A girl with a tattoo is completely different from a girl with a dragon tattoo. The girl with the generic tattoo could be anybody these days, a college co-ed, a rock musician, the checker at the grocery store – and the tattoo could be anything from a discreet flower blossom to a full-blown demon. But specifying dragon tattoo says something more. At the very least, one senses that a character with a dragon tattoo might do a little fire-breathing.

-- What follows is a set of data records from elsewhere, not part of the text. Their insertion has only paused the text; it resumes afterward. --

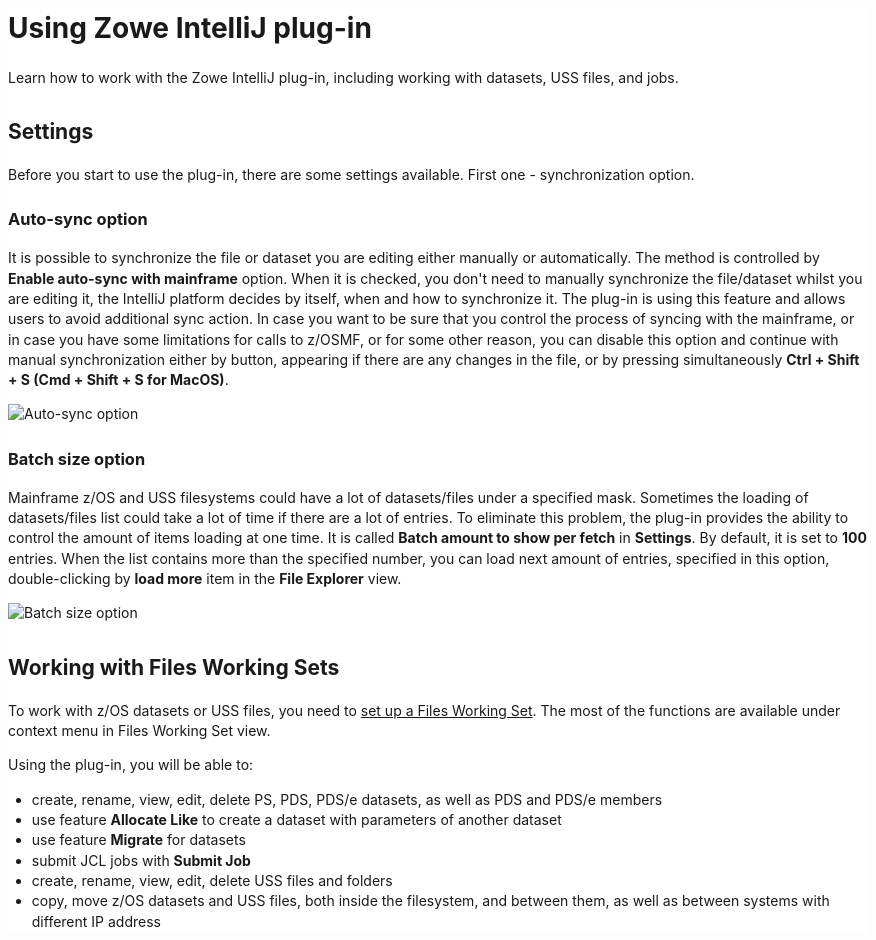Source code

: # Using Zowe IntelliJ plug-in

Learn how to work with the Zowe IntelliJ plug-in, including working with datasets, USS files, and jobs.

## Settings

Before you start to use the plug-in, there are some settings available. First one - synchronization option.

### Auto-sync option

It is possible to synchronize the file or dataset you are editing either manually or automatically. The method is controlled by **Enable auto-sync with mainframe** option. When it is checked, you don't need to manually synchronize the file/dataset whilst you are editing it, the IntelliJ platform decides by itself, when and how to synchronize it. The plug-in is using this feature and allows users to avoid additional sync action. In case you want to be sure that you control the process of syncing with the mainframe, or in case you have some limitations for calls to z/OSMF, or for some other reason, you can disable this option and continue with manual synchronization either by button, appearing if there are any changes in the file, or by pressing simultaneously **Ctrl + Shift + S (Cmd + Shift + S for MacOS)**.

![Auto-sync option](../images/intellij/sync_option.gif)

### Batch size option

Mainframe z/OS and USS filesystems could have a lot of datasets/files under a specified mask. Sometimes the loading of datasets/files list could take a lot of time if there are a lot of entries. To eliminate this problem, the plug-in provides the ability to control the amount of items loading at one time. It is called **Batch amount to show per fetch** in **Settings**. By default, it is set to **100** entries. When the list contains more than the specified number, you can load next amount of entries, specified in this option, double-clicking by **load more** item in the **File Explorer** view.

![Batch size option](../images/intellij/batch_size.gif)

## Working with Files Working Sets

To work with z/OS datasets or USS files, you need to [set up a Files Working Set](intellij-working-sets.md#files-working-set). The most of the functions are available under context menu in Files Working Set view.

Using the plug-in, you will be able to:
- create, rename, view, edit, delete PS, PDS, PDS/e datasets, as well as PDS and PDS/e members
- use feature **Allocate Like** to create a dataset with parameters of another dataset
- use feature **Migrate** for datasets
- submit JCL jobs with **Submit Job**
- create, rename, view, edit, delete USS files and folders
- copy, move z/OS datasets and USS files, both inside the filesystem, and between them, as well as between systems with different IP address
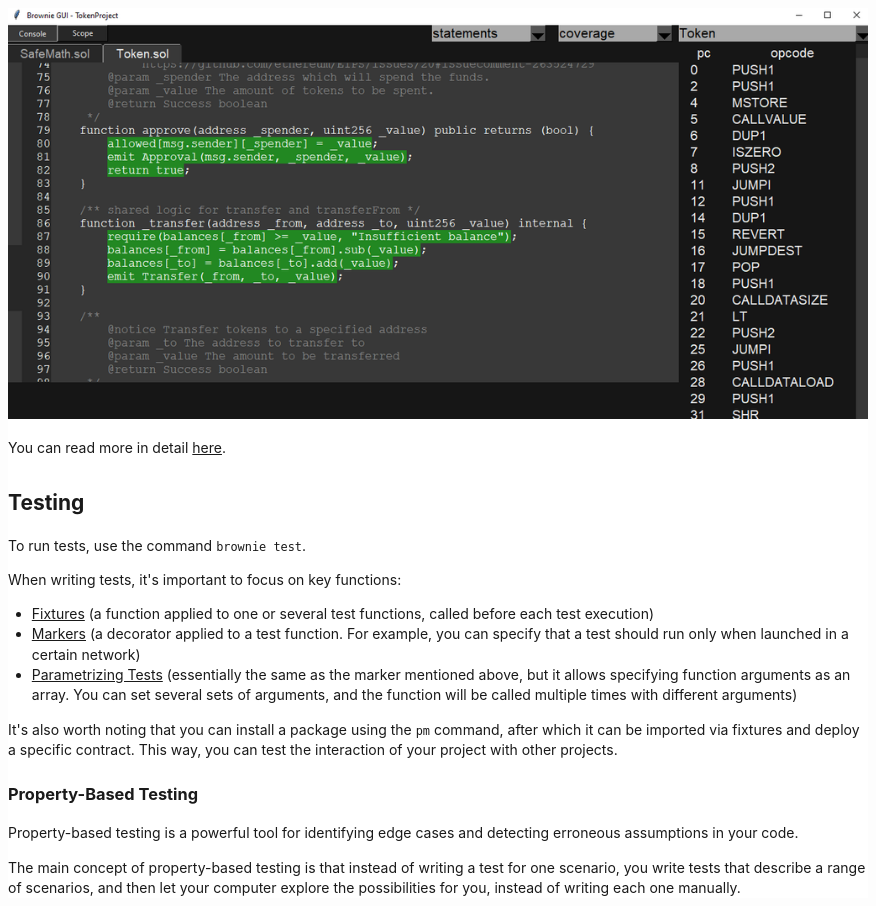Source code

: ![Alt text](./images/gui-3.png)

You can read more in detail [here](https://eth-brownie.readthedocs.io/en/stable/gui.html).

## Testing

To run tests, use the command `brownie test`.

When writing tests, it's important to focus on key functions:
- [Fixtures](https://docs.pytest.org/en/latest/explanation/fixtures.html) (a function applied to one or several test functions, called before each test execution)
- [Markers](https://docs.pytest.org/en/stable/how-to/mark.html#mark) (a decorator applied to a test function. For example, you can specify that a test should run only when launched in a certain network)
- [Parametrizing Tests](https://docs.pytest.org/en/latest/how-to/parametrize.html) (essentially the same as the marker mentioned above, but it allows specifying function arguments as an array. You can set several sets of arguments, and the function will be called multiple times with different arguments)

It's also worth noting that you can install a package using the `pm` command, after which it can be imported via fixtures and deploy a specific contract. This way, you can test the interaction of your project with other projects.

### Property-Based Testing

Property-based testing is a powerful tool for identifying edge cases and detecting erroneous assumptions in your code.

The main concept of property-based testing is that instead of writing a test for one scenario, you write tests that describe a range of scenarios, and then let your computer explore the possibilities for you, instead of writing each one manually.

But that’s not all. Here is some of what vanishingtatoo.com writes about the dragon motif:
“The dragon is a “classic” tattoo motif, popular with both men and women. As a tattoo design the dragon shows the profound influence that Japanese and Chinese culture have had in Western tattooing for nearly two centuries… The dragon is a culturally far-ranging character whose apparent bad temper should be interpreted as simply amoral, neither good nor evil. The forces of nature are not human-hearted, representing as they do the cycle of life and death, followed again by birth and renewal. Nature nurtures and nature destroys. So too, does the dragon.”
This description reveals why the dragon is such a good symbol for Lisbeth Salander, the girl with the dragon tattoo in the mega bestseller by the same name. In his initial description of this compelling character Stieg Larsson says Salander had “high cheekbones that gave her an almost Asian look.” Androgynous, of indeterminate age, amoral and a complete force of nature, Salandar roars through Larsson’s three books, an embodiment of the dragon on her left shoulder-blade.
The point here is that detail matters a lot in character creation. And Salander is brought to life with telling detail. Her red hair dyed “raven” black was “short as a fuse,” Larsson writes. “She looked as though she had just emerged from a weekend orgy with a gang of hard rockers.” Yet, “in spite of the tattoos and the pierced nose and eyebrows, she was well, attractive.”
In the imagination of the reader, she is well, alive. And we think this is a big reason behind the success of these books.